Guest Talk Silke Oldenburg
Thinking with the Archipelago: Mangroves, marginalization and the making of alternative environmental futures in Cartagena, Colombia
22.04.2024
April 22, 2024, 18:15
Room L 155
Institute of Social and Cultural Anthropology
Oettingenstraße 67
80538 München
Dr. Silke Oldenburg (Geneva Graduate Institute):
Thinking with the Archipelago: Mangroves, marginalization and the making of alternative environmental futures in Cartagena, Colombia
«They fear that one day we will cross the bridge, and a wave of slums will flood the city », states Máximo, one of the protagonists of the novel “Chambacú”. Written by famous Afrocolombian anthropologist and writer Manuel Zapata Olivella (1962), this exclamation sums up emotions, experiences and everyday life but also possible futures of Cartagena’s marginalized Afrodescendent community in the middle of the 20th century. Built over a landfill along the mangrove swamps just outside of Cartagena’s historic city center, the settlement of Chambacú was finally razed in 1971 enhancing Cartagena’s urban transformation towards a global port-, tourist-, and world-heritage city at the Colombian Caribbean coast and dislocating its inhabitants to the urban margins.

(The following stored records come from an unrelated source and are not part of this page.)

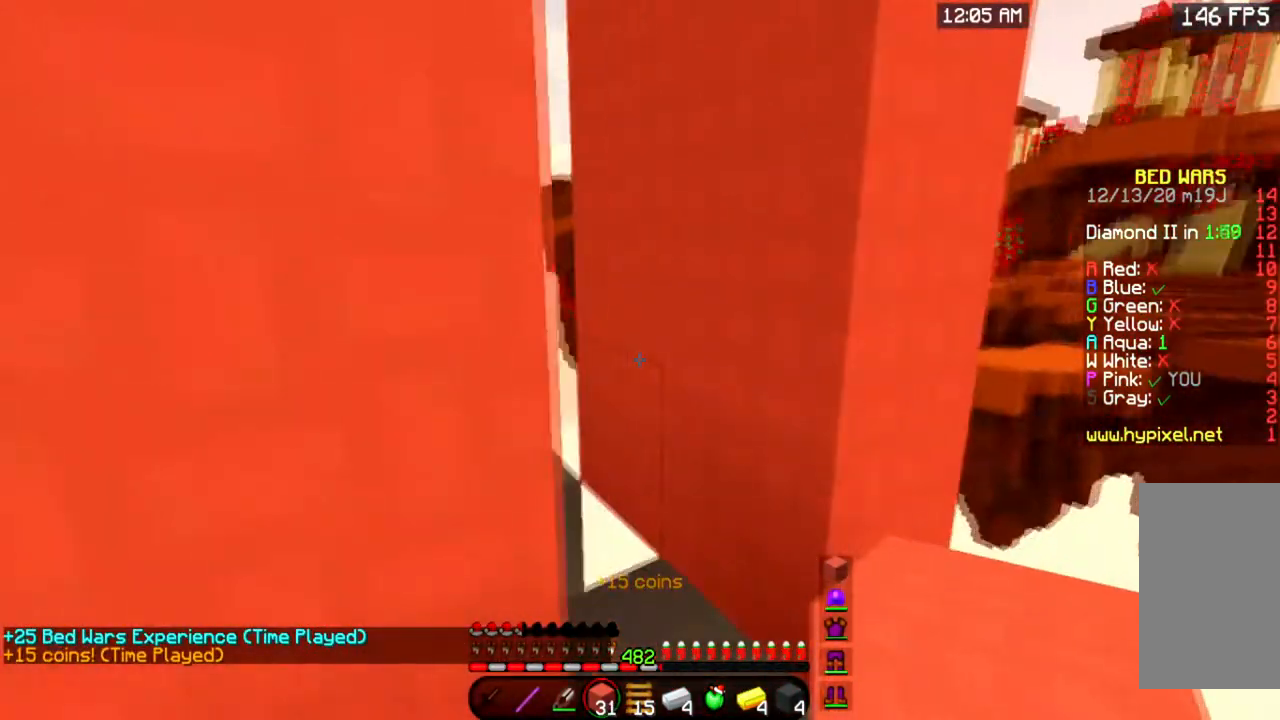
{"keys": ["d"], "mouse": [], "events": [[83, "s", "down"], [333, "a", "up"], [383, "s", "up"], [500, "d", "down"]]}
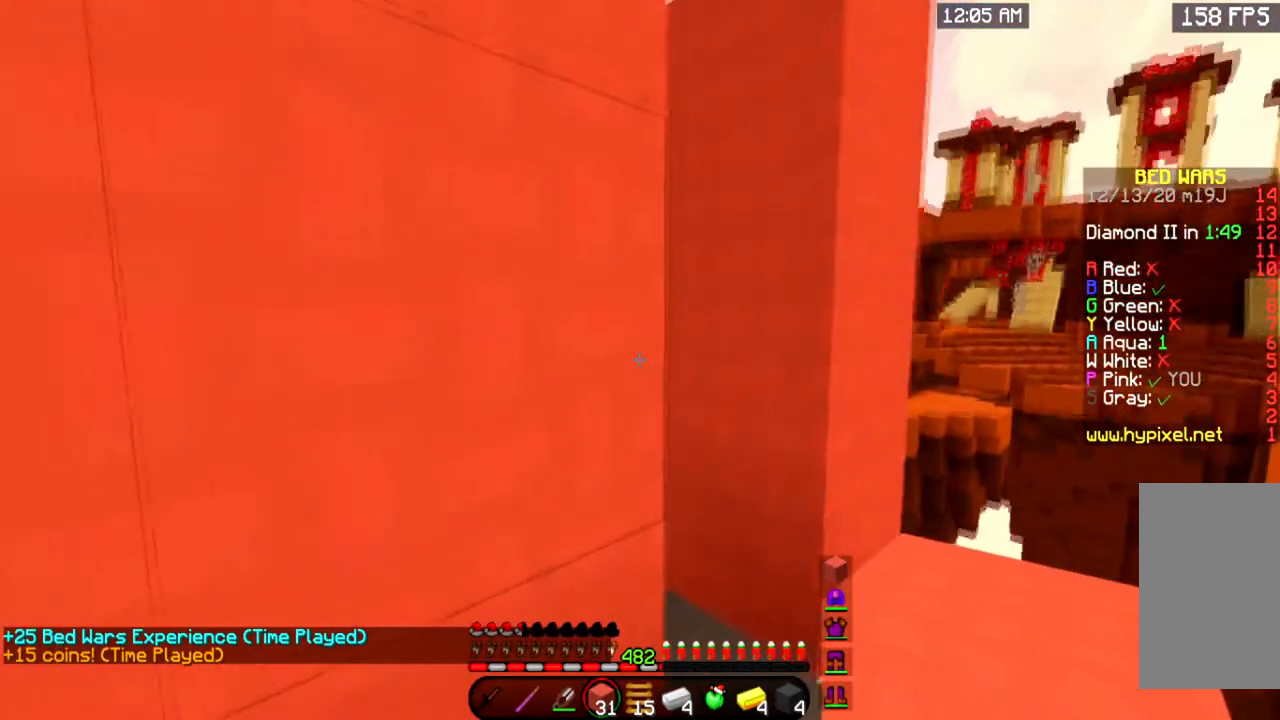
{"keys": ["a", "s"], "mouse": [], "events": [[234, "d", "up"], [284, "a", "down"], [334, "s", "down"]]}
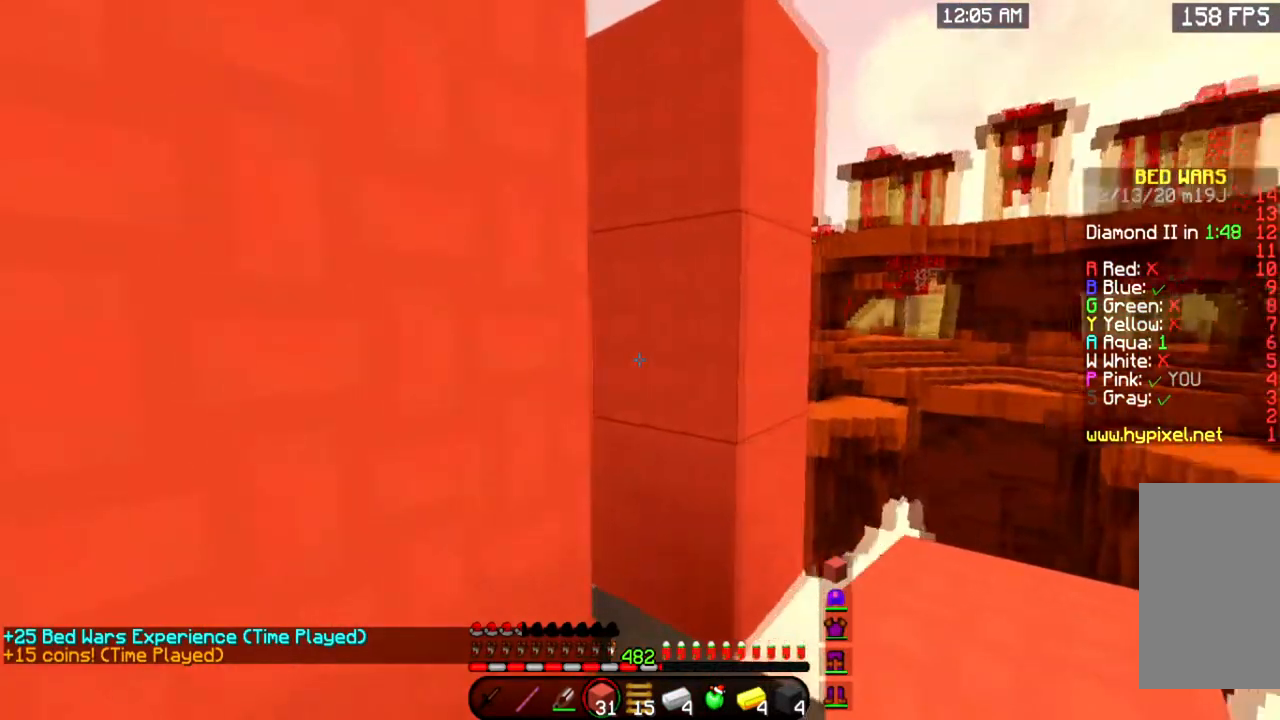
{"keys": [], "mouse": [], "events": [[150, "a", "up"], [183, "s", "up"]]}
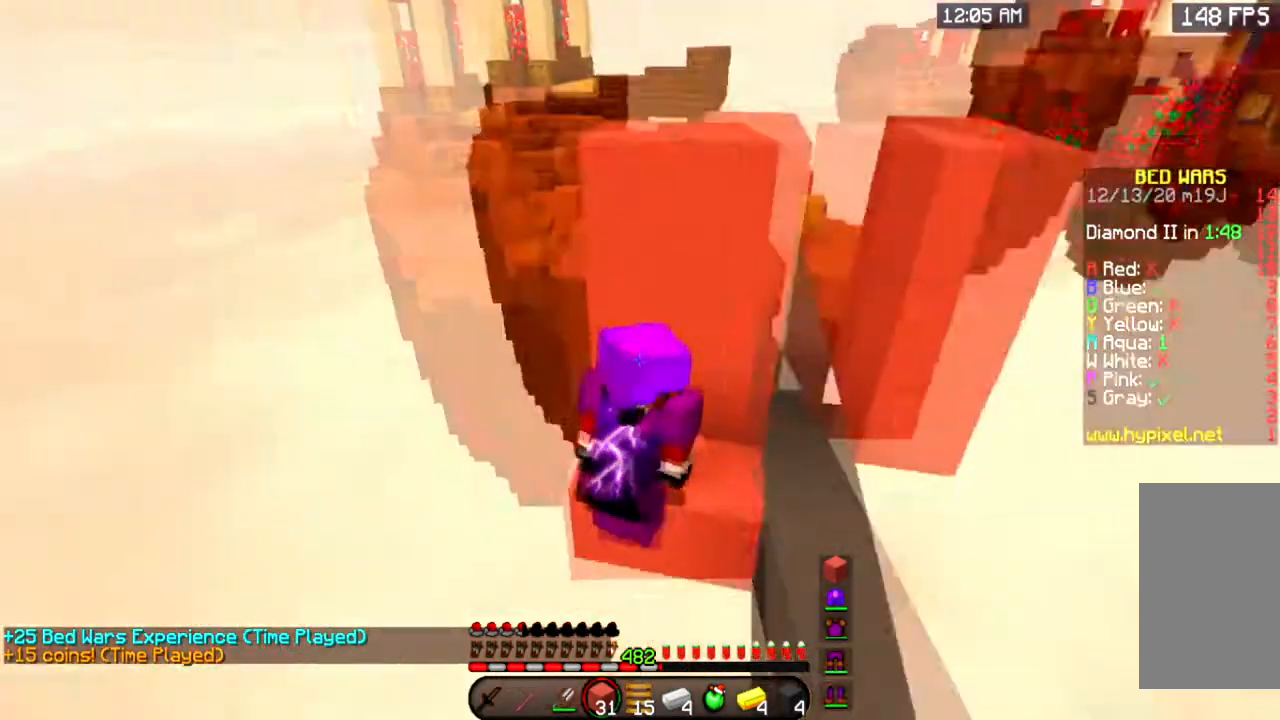
{"keys": [], "mouse": [], "events": []}
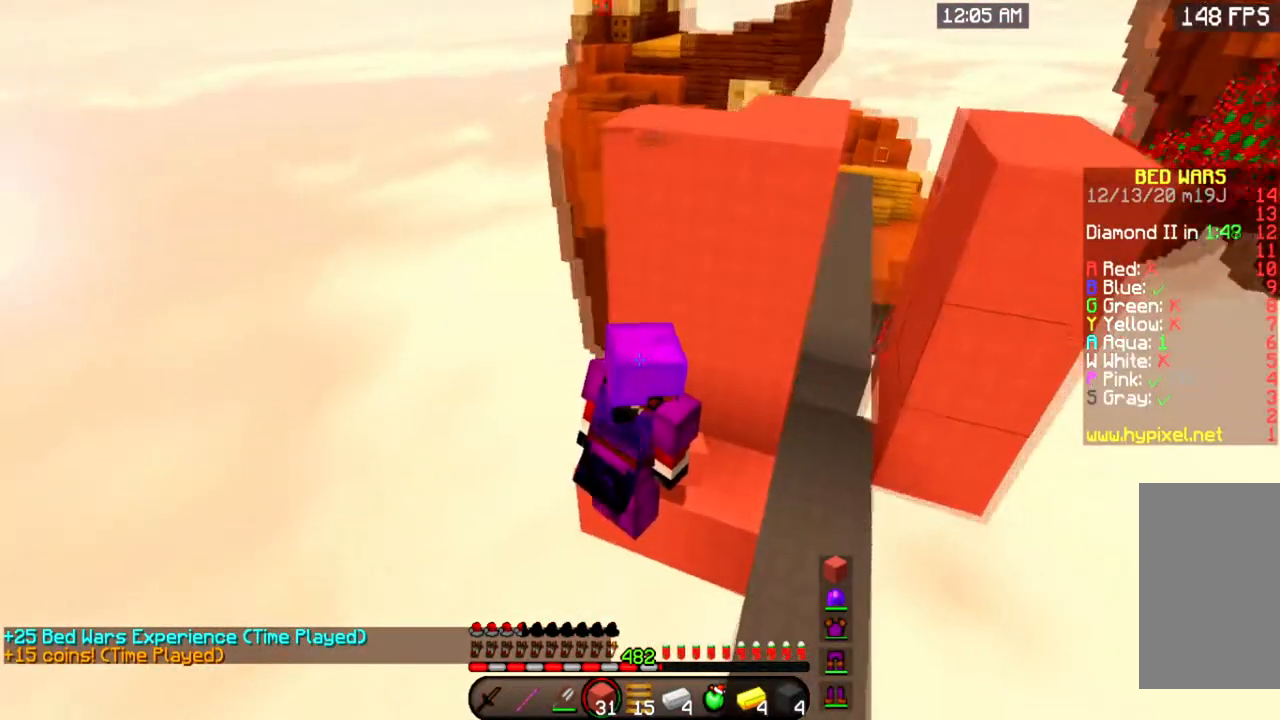
{"keys": ["w"], "mouse": [], "events": [[200, "w", "down"]]}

In today’s urban imaginary, Chambacú is a vivid memory of the legacy of the Transatlantic slave trade, neoliberal urban beautification projects and the loss of urban biodiversity. Chambacú has been a recurring and significant point of reference during my 13months of ethnographic research in Cartagena (2015-ongoing), having been turned into a discursive weapon and memorial by my research partners.
My talk offers reflections on racial politics, climate coloniality and infrastructural projects in Olaya Herrera, a vast neighborhood on Cartagena’s periphery. Largely inhabited by Afrodescendent population, Olaya is a rapidly changing social setting, where entanglements of race, ecology, citizenship and socio-spatial inequalities impact not only Olaya’s inhabitants’ everyday life but also their environmental futures. In particular, the mangrove forest (el manglar) is centre stage for political and technocratic discourses on the one hand but also highlights people’s experience and narratives about distrust, displacement and political exclusion on the other. Focusing on ordinary citizens’ narratives aims to demonstrate the plural ways of knowledge creation in order to de-colonize urban climate change discourses.